Perfect Pitch and touch tone phones.

In http://www.straightdope.com/classics/a4_236b.html
Cecil states that there was an individual who could whistle
into a telephone and cause it to ‘dial’ a number by matching
the pitches that a touch tone telephone generates.

Although I have heard this story many times, I find it quite
difficult to believe; touch tones are built out of two different
frequencies for each number. The system is called
Dual Tone Multi Frequency, or DTMF:

So, unless this fellow had a partner who also had perfect
pitch, it would seem that dialing with a whistle would
be a distinct impossibility.

I don’t think he actually whistled the touch tone tones.

Wiki has and article about him too. I was hoping someone else might come along with a better description. I don’t know how he did it, but it sure looks like he did.

There’s a more detailed article here. And more “whistler” background story in the John Draper entry.

I was going to say there are some people who can sing two pitches at once, but then it him me that he was WHISTLING. The only thing I can think of is that the hollow sound whistling makes could’ve “fooled” the phone by picking up multiple parts of the overtones used and registered the two correct pitches (but it would’ve needed to be very. very precise even for PP standards imo).

THis also sounds like something that would be show on next months Wetten dass…

As the NYT story has it, I’d always heard it could be done with a Cap’n Crunch giveaway whistle. I always liked the thought that such a tiny, innocuous, playful piece of plastic could bring mighty Ma Bell to her knees.

Cecil actually misspoke when he said touch tone. The “whistler” note was a single 2600 Hz tone used to gain access to the trunk line. Dual tones were also needed, but not the same frequencies as Touch Tones, so you still needed some extra equipment to do all the cool stuff.

BTW: It is possible to whistle and hum at the same time. I do it sometimes to freak out my dog. I’d be really impressed if someone could match a dual-tone code that way, though.

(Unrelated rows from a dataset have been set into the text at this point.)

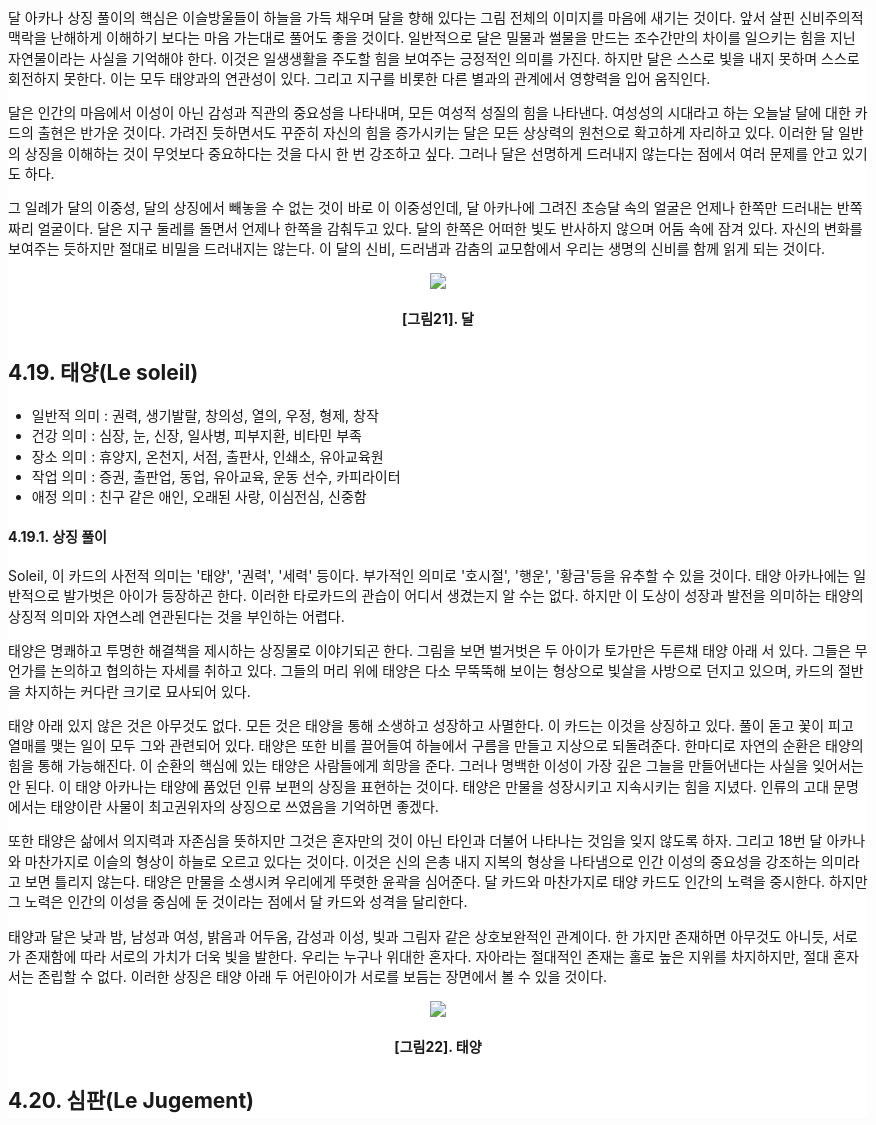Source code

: 달 아카나 상징 풀이의 핵심은 이슬방울들이 하늘을 가득 채우며 달을 향해 있다는 그림 전체의 이미지를 마음에 새기는 것이다. 앞서 살핀 신비주의적 맥락을 난해하게 이해하기 보다는 마음 가는대로 풀어도 좋을 것이다. 일반적으로 달은 밀물과 썰물을 만드는 조수간만의 차이를 일으키는 힘을 지닌 자연물이라는 사실을 기억해야 한다. 이것은 일생생활을 주도할 힘을 보여주는 긍정적인 의미를 가진다. 하지만 달은 스스로 빛을 내지 못하며 스스로 회전하지 못한다. 이는 모두 태양과의 연관성이 있다. 그리고 지구를 비롯한 다른 별과의 관계에서 영향력을 입어 움직인다.

달은 인간의 마음에서 이성이 아닌 감성과 직관의 중요성을 나타내며, 모든 여성적 성질의 힘을 나타낸다. 여성성의 시대라고 하는 오늘날 달에 대한 카드의 출현은 반가운 것이다. 가려진 듯하면서도 꾸준히 자신의 힘을 증가시키는 달은 모든 상상력의 원천으로 확고하게 자리하고 있다. 이러한 달 일반의 상징을 이해하는 것이 무엇보다 중요하다는 것을 다시 한 번 강조하고 싶다. 그러나 달은 선명하게 드러내지 않는다는 점에서 여러 문제를 안고 있기도 하다.

그 일례가 달의 이중성, 달의 상징에서 빼놓을 수 없는 것이 바로 이 이중성인데, 달 아카나에 그려진 초승달 속의 얼굴은 언제나 한쪽만 드러내는 반쪽짜리 얼굴이다. 달은 지구 둘레를 돌면서 언제나 한쪽을 감춰두고 있다. 달의 한쪽은 어떠한 빛도 반사하지 않으며 어둠 속에 잠겨 있다. 자신의 변화를 보여주는 듯하지만 절대로 비밀을 드러내지는 않는다. 이 달의 신비, 드러냄과 감춤의 교모함에서 우리는 생명의 신비를 함께 읽게 되는 것이다.

 

<center>
<img src="https://github.com/cisco/openh264/assets/56510688/3c62e85a-a7b3-4502-941f-0e2cea9d6728" width="" height=""/>
<p><b>[그림21]. 달 </b></p>
</center>

## 4.19. 태양(Le soleil)

- 일반적 의미 : 권력, 생기발랄, 창의성, 열의, 우정, 형제, 창작
- 건강 의미 : 심장, 눈, 신장, 일사병, 피부지환, 비타민 부족
- 장소 의미 : 휴양지, 온천지, 서점, 출판사, 인쇄소, 유아교육원
- 작업 의미 : 증권, 출판업, 동업, 유아교육, 운동 선수, 카피라이터
- 애정 의미 : 친구 같은 애인, 오래된 사랑, 이심전심, 신중함

#### 4.19.1. 상징 풀이
Soleil, 이 카드의 사전적 의미는 '태양', '권력', '세력' 등이다. 부가적인 의미로 '호시절', '행운', '황금'등을 유추할 수 있을 것이다. 태양 아카나에는 일반적으로 발가벗은 아이가 등장하곤 한다. 이러한 타로카드의 관습이 어디서 생겼는지 알 수는 없다. 하지만 이 도상이 성장과 발전을 의미하는 태양의 상징적 의미와 자연스레 연관된다는 것을 부인하는 어렵다.

태양은 명쾌하고 투명한 해결책을 제시하는 상징물로 이야기되곤 한다. 그림을 보면 벌거벗은 두 아이가 토가만은 두른채 태양 아래 서 있다. 그들은 무언가를 논의하고 협의하는 자세를 취하고 있다. 그들의 머리 위에 태양은 다소 무뚝뚝해 보이는 형상으로 빛살을 사방으로 던지고 있으며, 카드의 절반을 차지하는 커다란 크기로 묘사되어 있다.

태양 아래 있지 않은 것은 아무것도 없다. 모든 것은 태양을 통해 소생하고 성장하고 사멸한다. 이 카드는 이것을 상징하고 있다. 풀이 돋고 꽃이 피고 열매를 맺는 일이 모두 그와 관련되어 있다. 태양은 또한 비를 끌어들여 하늘에서 구름을 만들고 지상으로 되돌려준다. 한마디로 자연의 순환은 태양의 힘을 통해 가능해진다. 이 순환의 핵심에 있는 태양은 사람들에게 희망을 준다. 그러나 명백한 이성이 가장 깊은 그늘을 만들어낸다는 사실을 잊어서는 안 된다. 이 태양 아카나는 태양에 품었던 인류 보편의 상징을 표현하는 것이다. 태양은 만물을 성장시키고 지속시키는 힘을 지녔다. 인류의 고대 문명에서는 태양이란 사물이 최고권위자의 상징으로 쓰였음을 기억하면 좋겠다.

또한 태양은 삶에서 의지력과 자존심을 뜻하지만 그것은 혼자만의 것이 아닌 타인과 더불어 나타나는 것임을 잊지 않도록 하자. 그리고 18번 달 아카나와 마찬가지로 이슬의 형상이 하늘로 오르고 있다는 것이다. 이것은 신의 은총 내지 지복의 형상을 나타냄으로 인간 이성의 중요성을 강조하는 의미라고 보면 틀리지 않는다. 태양은 만물을 소생시켜 우리에게 뚜렷한 윤곽을 심어준다. 달 카드와 마찬가지로 태양 카드도 인간의 노력을 중시한다. 하지만 그 노력은 인간의 이성을 중심에 둔 것이라는 점에서 달 카드와 성격을 달리한다.

태양과 달은 낮과 밤, 남성과 여성, 밝음과 어두움, 감성과 이성, 빛과 그림자 같은 상호보완적인 관계이다. 한 가지만 존재하면 아무것도 아니듯, 서로가 존재함에 따라 서로의 가치가 더욱 빛을 발한다. 우리는 누구나 위대한 혼자다. 자아라는 절대적인 존재는 홀로 높은 지위를 차지하지만, 절대 혼자서는 존립할 수 없다. 이러한 상징은 태양 아래 두 어린아이가 서로를 보듬는 장면에서 볼 수 있을 것이다.

<center>
<img src="https://github.com/cisco/openh264/assets/56510688/88a57f5d-056e-4e2e-bf56-cab65d4ca64d" width="" height=""/>
<p><b>[그림22]. 태양 </b></p>
</center>

## 4.20. 심판(Le Jugement)
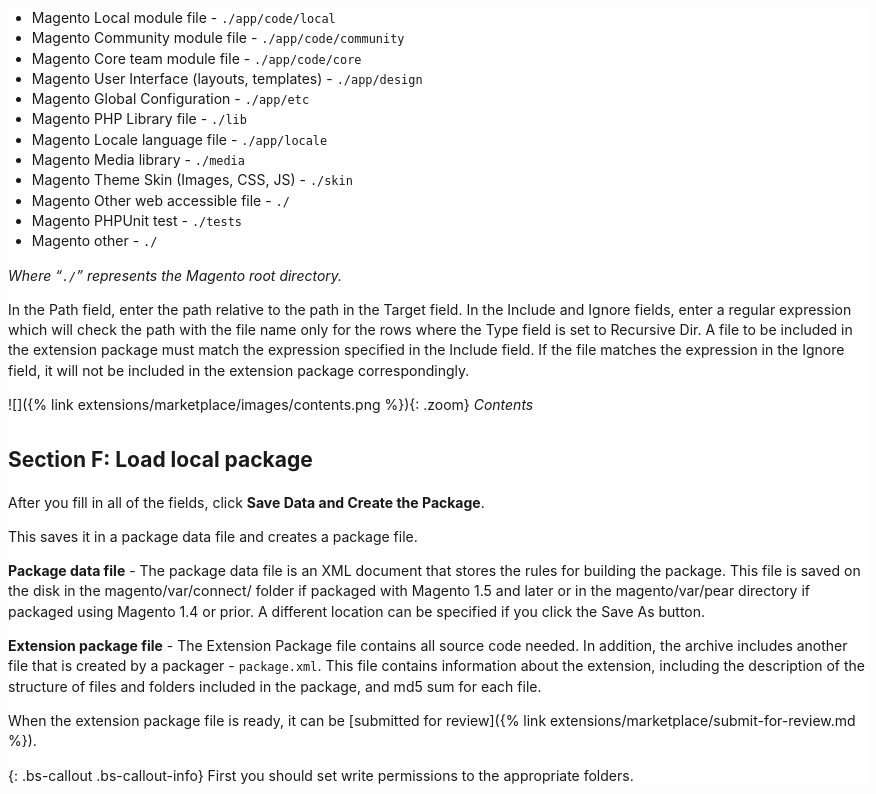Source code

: -  Magento Local module file - `./app/code/local`
-  Magento Community module file - `./app/code/community`
-  Magento Core team module file - `./app/code/core`
-  Magento User Interface (layouts, templates) - `./app/design`
-  Magento Global Configuration - `./app/etc`
-  Magento PHP Library file - `./lib`
-  Magento Locale language file - `./app/locale`
-  Magento Media library - `./media`
-  Magento Theme Skin (Images, CSS, JS) - `./skin`
-  Magento Other web accessible file - `./`
-  Magento PHPUnit test - `./tests`
-  Magento other - `./`

_Where “`./`” represents the Magento root directory._

In the Path field, enter the path relative to the path in the Target field. In the Include and Ignore fields, enter a regular expression which will check the path with the file name only for the rows where the Type field is set to Recursive Dir. A file to be included in the extension package must match the expression specified in the Include field. If the file matches the expression in the Ignore field, it will not be included in the extension package correspondingly.

![]({% link extensions/marketplace/images/contents.png %}){: .zoom}
_Contents_

## Section F: Load local package

After you fill in all of the fields, click **Save Data and Create the Package**.

This saves it in a package data file and creates a package file.

**Package data file** - The package data file is an XML document that stores the rules for building the package. This file is saved on the disk in the magento/var/connect/ folder if packaged with Magento 1.5 and later or in the magento/var/pear directory if packaged using Magento 1.4 or prior. A different location can be specified if you click the Save As button.

**Extension package file** - The Extension Package file contains all source code needed. In addition, the archive includes another file that is created by a packager - `package.xml`. This file contains information about the extension, including the description of the structure of files and folders included in the package, and md5 sum for each file.

When the extension package file is ready, it can be [submitted for review]({% link extensions/marketplace/submit-for-review.md %}).

{: .bs-callout .bs-callout-info}
First you should set write permissions to the appropriate folders.

[1]: https://en.wikipedia.org/wiki/Software_versioning
[2]: http://php.net/version-compare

I guess you could whistle one note and play the other on some instrument.

How the hell do you do that? Can we get a youtube video?

Damfino. I’m at work now so I’m reluctant to analyze it. (Open cubicles, y’know.) I guess it’s not really humming, because my lips obviously aren’t closed when I do it. Try starting a fairly constrained lip-whistle and then see if you can get your vocal chords beating. It seems to take more air than either a whistle or a hum normally does.

There might be constraints about the tone combinations you can hit. I don’t have perfect pitch, so I can’t tell what I’m getting. Probably something awful. I never tried to do anything musical with it, so I don’t consider it entertaining enough for YouTube (I guess I set a higher standard than some).

If you want to see/hear it, I think this is what Kirk and the others are doing in the Star Trek episode “I, Mudd” when they make fake phaser noises as part of their effort to confuse the androids.

I’ll let you guys guess whether I’m an inveterate Trekkie or just that old.

Why not both? :smiley:

I can do a hissy kind of “whistle” in thirds over less than an octave. It’s nowhere near the quality that would fool the phone system or impress anyone and the thirds are barely discernable, but they’re there. It’s not a pursed-lip whistle (but I can do that, too, and much better).